* **Instructions to follow**
Among the entries, find the lines with the string "Left" and report them.

* **Exercise data**
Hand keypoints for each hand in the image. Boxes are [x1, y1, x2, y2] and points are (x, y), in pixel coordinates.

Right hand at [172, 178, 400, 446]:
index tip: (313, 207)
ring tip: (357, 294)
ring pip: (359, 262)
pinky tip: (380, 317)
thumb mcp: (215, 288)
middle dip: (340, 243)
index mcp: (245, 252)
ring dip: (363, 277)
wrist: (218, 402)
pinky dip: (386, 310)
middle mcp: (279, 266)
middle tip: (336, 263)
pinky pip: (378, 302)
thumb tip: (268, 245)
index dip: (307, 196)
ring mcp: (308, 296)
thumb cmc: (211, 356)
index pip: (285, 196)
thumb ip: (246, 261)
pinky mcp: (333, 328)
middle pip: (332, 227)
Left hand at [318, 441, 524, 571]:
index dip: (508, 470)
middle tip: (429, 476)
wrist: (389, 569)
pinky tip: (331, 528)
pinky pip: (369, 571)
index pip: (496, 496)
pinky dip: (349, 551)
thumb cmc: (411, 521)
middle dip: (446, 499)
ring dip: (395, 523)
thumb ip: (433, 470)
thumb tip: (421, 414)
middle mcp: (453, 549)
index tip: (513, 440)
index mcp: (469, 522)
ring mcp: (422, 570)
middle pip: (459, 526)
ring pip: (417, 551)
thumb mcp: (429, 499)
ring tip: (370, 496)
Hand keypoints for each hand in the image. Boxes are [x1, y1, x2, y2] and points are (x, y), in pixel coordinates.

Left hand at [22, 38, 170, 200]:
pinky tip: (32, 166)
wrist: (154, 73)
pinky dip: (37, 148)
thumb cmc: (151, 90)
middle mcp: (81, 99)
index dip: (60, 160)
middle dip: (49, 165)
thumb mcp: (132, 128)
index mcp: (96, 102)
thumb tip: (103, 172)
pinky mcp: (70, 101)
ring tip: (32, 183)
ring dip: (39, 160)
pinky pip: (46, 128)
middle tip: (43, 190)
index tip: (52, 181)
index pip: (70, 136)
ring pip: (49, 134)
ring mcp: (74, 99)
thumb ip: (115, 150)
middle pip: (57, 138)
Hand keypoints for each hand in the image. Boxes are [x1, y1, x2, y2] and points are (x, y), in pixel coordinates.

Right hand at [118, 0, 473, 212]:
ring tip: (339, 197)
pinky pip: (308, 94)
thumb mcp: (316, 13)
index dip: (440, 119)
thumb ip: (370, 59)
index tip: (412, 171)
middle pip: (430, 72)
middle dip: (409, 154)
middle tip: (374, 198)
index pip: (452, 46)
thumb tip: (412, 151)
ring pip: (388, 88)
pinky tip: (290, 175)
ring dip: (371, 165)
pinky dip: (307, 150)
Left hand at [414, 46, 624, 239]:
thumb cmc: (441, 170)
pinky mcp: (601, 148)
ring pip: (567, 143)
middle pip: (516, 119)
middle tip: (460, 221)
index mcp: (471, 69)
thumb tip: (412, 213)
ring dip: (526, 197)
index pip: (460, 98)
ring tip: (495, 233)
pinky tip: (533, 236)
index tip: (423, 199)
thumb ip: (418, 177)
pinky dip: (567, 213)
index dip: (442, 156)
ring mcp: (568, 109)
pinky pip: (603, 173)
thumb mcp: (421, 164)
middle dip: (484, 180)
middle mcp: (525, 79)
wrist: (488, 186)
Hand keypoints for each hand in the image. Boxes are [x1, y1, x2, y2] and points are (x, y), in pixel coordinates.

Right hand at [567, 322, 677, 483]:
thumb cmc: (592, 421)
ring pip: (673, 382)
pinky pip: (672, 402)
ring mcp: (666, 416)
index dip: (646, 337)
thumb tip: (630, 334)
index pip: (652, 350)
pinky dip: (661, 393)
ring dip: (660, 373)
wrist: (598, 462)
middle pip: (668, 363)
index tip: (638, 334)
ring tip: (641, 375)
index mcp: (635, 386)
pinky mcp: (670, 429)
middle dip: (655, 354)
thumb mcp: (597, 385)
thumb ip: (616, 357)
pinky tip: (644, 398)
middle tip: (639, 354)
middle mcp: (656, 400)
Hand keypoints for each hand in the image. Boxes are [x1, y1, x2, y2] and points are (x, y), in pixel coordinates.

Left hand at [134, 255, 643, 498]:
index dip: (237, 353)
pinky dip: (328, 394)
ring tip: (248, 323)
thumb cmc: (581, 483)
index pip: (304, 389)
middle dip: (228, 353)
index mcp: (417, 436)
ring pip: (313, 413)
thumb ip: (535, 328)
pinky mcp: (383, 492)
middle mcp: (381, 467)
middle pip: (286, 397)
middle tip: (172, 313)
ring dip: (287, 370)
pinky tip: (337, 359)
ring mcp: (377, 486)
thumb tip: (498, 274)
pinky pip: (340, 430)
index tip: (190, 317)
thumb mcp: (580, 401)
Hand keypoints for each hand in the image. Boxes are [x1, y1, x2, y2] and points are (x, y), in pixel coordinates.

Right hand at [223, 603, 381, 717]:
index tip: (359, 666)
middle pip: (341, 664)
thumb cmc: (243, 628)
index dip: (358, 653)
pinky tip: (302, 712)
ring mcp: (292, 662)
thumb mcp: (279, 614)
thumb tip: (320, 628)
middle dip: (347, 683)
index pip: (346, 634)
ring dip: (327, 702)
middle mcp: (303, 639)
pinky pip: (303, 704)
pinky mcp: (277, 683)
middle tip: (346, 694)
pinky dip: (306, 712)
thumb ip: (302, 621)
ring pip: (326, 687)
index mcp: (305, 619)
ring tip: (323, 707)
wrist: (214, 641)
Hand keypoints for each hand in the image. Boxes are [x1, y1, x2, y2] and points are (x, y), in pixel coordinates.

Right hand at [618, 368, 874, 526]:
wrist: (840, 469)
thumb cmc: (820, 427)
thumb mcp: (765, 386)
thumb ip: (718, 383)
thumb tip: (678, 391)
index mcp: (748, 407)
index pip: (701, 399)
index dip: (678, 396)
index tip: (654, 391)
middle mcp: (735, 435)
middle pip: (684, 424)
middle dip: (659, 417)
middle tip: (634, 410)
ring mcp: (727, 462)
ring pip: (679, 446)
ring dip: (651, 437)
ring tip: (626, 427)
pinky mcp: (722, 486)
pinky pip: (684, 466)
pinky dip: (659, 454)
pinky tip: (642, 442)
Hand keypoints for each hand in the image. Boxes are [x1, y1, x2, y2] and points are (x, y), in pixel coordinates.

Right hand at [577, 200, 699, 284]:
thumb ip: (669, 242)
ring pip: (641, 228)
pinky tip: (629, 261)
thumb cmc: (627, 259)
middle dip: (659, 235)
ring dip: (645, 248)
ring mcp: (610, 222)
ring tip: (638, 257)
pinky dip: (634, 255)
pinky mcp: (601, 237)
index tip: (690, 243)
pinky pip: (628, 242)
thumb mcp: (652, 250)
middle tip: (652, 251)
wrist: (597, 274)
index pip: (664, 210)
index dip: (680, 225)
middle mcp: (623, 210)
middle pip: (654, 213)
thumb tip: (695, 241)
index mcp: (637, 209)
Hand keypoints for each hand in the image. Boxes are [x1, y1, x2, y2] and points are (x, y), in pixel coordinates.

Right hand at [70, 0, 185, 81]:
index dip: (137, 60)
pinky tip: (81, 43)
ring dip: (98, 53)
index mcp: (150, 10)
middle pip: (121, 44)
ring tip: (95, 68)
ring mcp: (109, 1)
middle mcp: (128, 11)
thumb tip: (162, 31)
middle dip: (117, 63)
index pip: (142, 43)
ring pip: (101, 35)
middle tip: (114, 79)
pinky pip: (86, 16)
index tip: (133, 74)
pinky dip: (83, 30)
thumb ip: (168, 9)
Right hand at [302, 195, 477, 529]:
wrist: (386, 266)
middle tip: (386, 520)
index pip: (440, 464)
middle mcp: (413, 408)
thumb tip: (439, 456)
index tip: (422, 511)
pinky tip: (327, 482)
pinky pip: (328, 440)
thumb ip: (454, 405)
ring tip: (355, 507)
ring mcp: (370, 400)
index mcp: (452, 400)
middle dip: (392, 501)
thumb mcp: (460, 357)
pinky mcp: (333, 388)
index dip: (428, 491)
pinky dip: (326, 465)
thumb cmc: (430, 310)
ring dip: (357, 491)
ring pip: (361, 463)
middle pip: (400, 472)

* **Task response**
Left hand at [318, 441, 524, 571]:
Left hand at [22, 38, 170, 200]:
Left hand at [414, 46, 624, 239]:
Left hand at [134, 255, 643, 498]:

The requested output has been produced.